» SOURCE DATA:

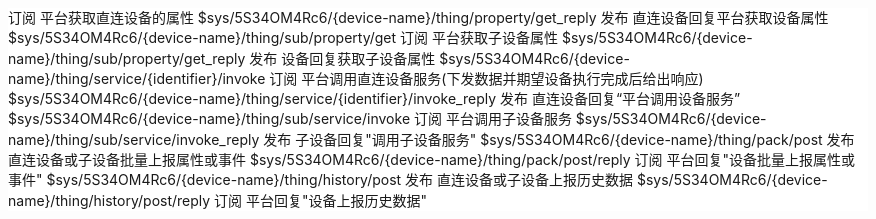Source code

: 订阅
平台获取直连设备的属性
$sys/5S34OM4Rc6/{device-name}/thing/property/get_reply
发布
直连设备回复平台获取设备属性
$sys/5S34OM4Rc6/{device-name}/thing/sub/property/get
订阅
平台获取子设备属性
$sys/5S34OM4Rc6/{device-name}/thing/sub/property/get_reply
发布
设备回复获取子设备属性
$sys/5S34OM4Rc6/{device-name}/thing/service/{identifier}/invoke
订阅
平台调用直连设备服务(下发数据并期望设备执行完成后给出响应)
$sys/5S34OM4Rc6/{device-name}/thing/service/{identifier}/invoke_reply
发布
直连设备回复“平台调用设备服务”
$sys/5S34OM4Rc6/{device-name}/thing/sub/service/invoke
订阅
平台调用子设备服务
$sys/5S34OM4Rc6/{device-name}/thing/sub/service/invoke_reply
发布
子设备回复"调用子设备服务"
$sys/5S34OM4Rc6/{device-name}/thing/pack/post
发布
直连设备或子设备批量上报属性或事件
$sys/5S34OM4Rc6/{device-name}/thing/pack/post/reply
订阅
平台回复"设备批量上报属性或事件"
$sys/5S34OM4Rc6/{device-name}/thing/history/post
发布
直连设备或子设备上报历史数据
$sys/5S34OM4Rc6/{device-name}/thing/history/post/reply
订阅
平台回复"设备上报历史数据"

» THE TASK: Scan the listing for the string "identifier" and copy every line that carries it.

» REPLY:
$sys/5S34OM4Rc6/{device-name}/thing/service/{identifier}/invoke
$sys/5S34OM4Rc6/{device-name}/thing/service/{identifier}/invoke_reply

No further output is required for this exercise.